Cartographer: Willem & Jan Blaeu
Title: Tabula Russiae
Date: c. 1650
Published: Amsterdam
Width: 20 inches / 51 cm
Height: 15 inches / 39 cm
Map ref: RUS2554
Description:
Blaeu's important map of Russia. Based on the initial map of his apprentice Hessel Gerritz first published in 1614, this map became the standard model for maps of the country for over fifty years. Gerritz obtained the original source map from Isaac Massa, a Dutch merchant who was promoting a trading venture to Eastern Europe. Massa obtained it from the Court of the King of Poland, making it the most accurate map of the region available at that time. The plan of Moscow on the upper left is also of particular note as it details the expansion of the city under Ivan the Terrible and it is credited to Feodor, son of Boris Godunov. This map is a cornerstone of any collection of maps of Russia.

Latin text on verso. Original hand colour. [RUS2554]

The Blaeu Family

For much of the 17th Century the firm of Blaeu were the dominant mapmakers at a time when Dutch cartography was universally acknowledged to lead the world. Established in 1596 by Willem Janszoon Blaeu (1571-1638), who had studied as a young man under the great astronomer, Tycho Brahe, it originally produced globes and scientific instruments. However, the firm soon expanded into map-making and publishing, and eventually became one of the most important and prolific map producers in Amsterdam.

In 1623 they published "Het Licht der Zeevaerdt" an atlas of sea-charts. In 1629 Willem and his son Jan (1596-1673) purchased 37 engraved plates from the widow of their rival Hondius and the following year they produced their first land atlas, the "Atlantis Appendix" which contained sixty maps. In 1635 this was expanded into the "Atlas Novus" a major world atlas in six volumes. This contained a county atlas of England and Wales and from 1635-59 was published in editions in Dutch, Latin, French, German and Spanish.

After the death of his father, Jan (also spelt Joan or Johannes) Blaeu embarked on one of the most ambitious publishing undertakings of the 17th Century, the printing of the "Atlas Maior". This magnificent work was to contain nearly six hundred maps and, depending on the edition, varied between nine and twelve volumes. Exquisite engraving allied with typically lovely hand-colouring make maps from the "Novus" and "Maior" atlases some of the finest ever produced.

The "Atlas Maior" was to be the crowning glory of the Blaeu firm, but in 1672 a disastrous fire swept through the Blaeu printing house destroying much of the stock and most of the engraved copperplates. The following year Jan died and the surviving plates were dispersed.

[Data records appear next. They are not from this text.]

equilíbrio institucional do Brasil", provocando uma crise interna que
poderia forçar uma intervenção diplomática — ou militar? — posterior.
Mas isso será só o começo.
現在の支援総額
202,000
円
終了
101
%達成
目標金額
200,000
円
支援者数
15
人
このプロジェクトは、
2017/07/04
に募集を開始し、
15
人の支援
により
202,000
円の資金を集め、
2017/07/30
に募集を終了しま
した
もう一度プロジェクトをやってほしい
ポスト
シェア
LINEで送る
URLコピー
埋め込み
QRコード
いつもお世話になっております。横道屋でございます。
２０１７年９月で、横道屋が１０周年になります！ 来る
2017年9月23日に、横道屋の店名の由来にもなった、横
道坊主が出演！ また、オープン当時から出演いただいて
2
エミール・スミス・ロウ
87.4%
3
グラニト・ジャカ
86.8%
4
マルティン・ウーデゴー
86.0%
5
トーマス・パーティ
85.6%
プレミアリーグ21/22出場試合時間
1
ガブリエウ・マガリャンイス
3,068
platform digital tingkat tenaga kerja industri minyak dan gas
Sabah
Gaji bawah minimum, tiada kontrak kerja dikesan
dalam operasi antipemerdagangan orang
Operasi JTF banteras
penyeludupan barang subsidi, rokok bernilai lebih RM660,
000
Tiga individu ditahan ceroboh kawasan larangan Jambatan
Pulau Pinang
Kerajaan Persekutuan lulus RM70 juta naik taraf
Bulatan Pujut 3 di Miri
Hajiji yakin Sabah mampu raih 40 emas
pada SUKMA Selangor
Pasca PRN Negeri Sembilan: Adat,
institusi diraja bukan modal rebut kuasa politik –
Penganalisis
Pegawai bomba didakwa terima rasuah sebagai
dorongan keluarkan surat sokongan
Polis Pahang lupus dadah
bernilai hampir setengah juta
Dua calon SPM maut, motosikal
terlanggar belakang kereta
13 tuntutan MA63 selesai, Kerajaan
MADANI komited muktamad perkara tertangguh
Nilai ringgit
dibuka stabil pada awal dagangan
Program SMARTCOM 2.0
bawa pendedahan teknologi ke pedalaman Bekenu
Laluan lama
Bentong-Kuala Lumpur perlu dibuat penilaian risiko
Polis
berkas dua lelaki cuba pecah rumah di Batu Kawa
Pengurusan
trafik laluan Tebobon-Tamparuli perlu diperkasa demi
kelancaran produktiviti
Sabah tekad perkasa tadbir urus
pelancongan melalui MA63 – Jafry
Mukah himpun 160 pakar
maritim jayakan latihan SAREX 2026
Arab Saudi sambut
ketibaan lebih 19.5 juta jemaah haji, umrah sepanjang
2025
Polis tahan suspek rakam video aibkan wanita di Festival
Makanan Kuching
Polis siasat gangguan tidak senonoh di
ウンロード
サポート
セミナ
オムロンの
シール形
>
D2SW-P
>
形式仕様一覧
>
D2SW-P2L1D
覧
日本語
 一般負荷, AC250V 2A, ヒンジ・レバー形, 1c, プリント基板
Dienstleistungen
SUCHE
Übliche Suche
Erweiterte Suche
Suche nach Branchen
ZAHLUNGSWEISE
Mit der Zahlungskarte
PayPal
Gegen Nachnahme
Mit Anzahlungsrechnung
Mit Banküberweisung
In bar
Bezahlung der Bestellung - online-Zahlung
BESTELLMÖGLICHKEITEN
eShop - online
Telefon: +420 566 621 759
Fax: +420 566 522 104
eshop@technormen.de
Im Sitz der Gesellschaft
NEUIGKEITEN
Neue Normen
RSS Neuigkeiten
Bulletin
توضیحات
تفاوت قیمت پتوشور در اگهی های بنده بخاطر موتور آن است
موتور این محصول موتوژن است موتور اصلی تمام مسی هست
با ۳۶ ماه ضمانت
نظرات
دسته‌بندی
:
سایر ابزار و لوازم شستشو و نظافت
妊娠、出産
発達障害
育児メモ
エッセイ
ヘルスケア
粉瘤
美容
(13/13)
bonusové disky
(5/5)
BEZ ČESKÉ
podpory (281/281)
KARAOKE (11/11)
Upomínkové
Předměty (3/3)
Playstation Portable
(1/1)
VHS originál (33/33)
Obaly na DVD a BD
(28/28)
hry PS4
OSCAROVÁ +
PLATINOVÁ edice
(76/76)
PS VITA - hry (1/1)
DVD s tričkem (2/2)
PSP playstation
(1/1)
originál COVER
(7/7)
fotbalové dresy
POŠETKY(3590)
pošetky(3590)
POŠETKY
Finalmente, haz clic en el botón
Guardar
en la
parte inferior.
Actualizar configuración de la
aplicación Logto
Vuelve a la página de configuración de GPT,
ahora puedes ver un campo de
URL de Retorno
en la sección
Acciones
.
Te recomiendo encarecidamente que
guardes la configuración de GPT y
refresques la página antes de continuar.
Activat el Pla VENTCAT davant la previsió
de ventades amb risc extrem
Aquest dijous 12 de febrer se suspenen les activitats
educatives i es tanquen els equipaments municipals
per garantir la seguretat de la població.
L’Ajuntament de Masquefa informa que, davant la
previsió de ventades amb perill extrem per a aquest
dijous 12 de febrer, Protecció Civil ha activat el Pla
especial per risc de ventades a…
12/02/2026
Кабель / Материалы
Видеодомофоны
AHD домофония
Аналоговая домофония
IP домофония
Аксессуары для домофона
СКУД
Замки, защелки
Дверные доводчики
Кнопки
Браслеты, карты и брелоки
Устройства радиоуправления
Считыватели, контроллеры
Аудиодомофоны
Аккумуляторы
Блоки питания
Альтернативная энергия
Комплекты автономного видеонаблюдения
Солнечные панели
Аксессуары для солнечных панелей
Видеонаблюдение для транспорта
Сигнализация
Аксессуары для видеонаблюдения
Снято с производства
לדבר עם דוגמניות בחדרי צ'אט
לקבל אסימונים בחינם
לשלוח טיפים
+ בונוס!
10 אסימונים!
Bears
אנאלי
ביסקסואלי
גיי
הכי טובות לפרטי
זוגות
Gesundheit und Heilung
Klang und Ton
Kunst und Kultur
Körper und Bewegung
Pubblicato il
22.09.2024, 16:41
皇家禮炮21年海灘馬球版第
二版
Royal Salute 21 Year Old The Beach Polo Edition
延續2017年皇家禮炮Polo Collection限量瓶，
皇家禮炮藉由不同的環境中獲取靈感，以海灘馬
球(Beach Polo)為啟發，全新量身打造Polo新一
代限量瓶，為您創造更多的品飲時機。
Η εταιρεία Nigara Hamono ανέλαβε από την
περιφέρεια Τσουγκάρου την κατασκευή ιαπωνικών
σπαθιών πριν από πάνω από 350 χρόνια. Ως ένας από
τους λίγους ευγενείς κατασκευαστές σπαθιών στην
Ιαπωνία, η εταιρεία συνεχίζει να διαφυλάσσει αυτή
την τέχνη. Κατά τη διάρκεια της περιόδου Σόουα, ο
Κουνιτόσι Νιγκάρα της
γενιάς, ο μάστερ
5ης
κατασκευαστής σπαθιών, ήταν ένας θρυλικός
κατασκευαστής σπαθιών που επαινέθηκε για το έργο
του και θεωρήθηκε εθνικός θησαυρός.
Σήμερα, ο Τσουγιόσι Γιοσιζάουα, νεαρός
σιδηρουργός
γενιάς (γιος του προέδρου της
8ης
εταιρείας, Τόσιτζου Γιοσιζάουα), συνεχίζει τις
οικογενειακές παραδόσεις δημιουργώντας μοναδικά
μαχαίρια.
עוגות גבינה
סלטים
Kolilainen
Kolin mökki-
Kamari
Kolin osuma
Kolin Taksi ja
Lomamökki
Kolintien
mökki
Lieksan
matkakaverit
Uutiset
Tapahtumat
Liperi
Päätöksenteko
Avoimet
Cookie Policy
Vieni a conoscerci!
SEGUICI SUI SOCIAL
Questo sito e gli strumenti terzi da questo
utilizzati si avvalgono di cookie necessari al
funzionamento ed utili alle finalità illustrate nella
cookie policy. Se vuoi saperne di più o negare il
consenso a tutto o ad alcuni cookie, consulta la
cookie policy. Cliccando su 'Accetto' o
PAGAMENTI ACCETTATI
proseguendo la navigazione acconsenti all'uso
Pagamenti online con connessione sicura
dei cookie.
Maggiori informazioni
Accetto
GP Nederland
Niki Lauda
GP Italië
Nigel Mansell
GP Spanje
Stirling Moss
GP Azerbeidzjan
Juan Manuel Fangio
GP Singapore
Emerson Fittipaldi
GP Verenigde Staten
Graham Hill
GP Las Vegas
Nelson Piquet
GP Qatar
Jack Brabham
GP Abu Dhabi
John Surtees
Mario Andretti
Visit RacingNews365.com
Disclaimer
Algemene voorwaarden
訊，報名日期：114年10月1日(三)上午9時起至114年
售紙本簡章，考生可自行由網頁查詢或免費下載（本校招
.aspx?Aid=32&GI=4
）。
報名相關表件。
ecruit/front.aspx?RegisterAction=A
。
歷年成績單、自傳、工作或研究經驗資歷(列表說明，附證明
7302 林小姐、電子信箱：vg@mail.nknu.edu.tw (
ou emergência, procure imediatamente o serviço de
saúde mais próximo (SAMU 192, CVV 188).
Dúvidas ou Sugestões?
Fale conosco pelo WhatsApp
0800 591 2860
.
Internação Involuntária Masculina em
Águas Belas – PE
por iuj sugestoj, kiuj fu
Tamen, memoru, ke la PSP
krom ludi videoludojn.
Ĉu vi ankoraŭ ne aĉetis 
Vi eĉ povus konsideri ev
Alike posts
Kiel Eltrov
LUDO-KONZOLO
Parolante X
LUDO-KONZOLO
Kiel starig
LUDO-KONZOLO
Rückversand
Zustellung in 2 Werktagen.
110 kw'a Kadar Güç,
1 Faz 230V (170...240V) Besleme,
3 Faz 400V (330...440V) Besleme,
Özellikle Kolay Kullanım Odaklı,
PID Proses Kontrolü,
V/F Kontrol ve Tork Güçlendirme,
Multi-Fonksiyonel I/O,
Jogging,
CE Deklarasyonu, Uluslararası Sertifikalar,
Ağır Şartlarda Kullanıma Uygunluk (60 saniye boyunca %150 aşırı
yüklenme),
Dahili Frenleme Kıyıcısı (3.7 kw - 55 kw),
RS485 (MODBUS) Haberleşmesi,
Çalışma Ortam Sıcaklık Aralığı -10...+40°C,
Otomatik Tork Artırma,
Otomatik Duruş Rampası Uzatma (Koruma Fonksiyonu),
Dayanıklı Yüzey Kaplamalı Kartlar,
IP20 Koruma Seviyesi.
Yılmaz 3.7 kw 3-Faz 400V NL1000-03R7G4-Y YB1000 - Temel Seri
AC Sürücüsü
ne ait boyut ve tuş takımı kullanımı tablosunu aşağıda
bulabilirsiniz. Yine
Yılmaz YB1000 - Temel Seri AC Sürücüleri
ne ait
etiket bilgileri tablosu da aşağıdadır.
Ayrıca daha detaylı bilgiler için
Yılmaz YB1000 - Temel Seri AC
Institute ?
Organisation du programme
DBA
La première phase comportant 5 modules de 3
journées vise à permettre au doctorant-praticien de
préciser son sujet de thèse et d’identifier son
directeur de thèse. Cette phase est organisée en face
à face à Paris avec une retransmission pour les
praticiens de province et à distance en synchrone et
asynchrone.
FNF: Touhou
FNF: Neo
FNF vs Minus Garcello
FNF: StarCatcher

The period between 1570 and 1670 is known as the Golden Age of Dutch Cartography and it is a measure of the Blaeu’s achievements that they were the dominant cartographers throughout most of this period. Reflecting their contemporary reputations Willem and Jan were in turn both appointed Hydrographer to the Dutch East India Company (the VOC) and their atlases were frequently presented to foreign sovereigns and potentates by the Dutch government.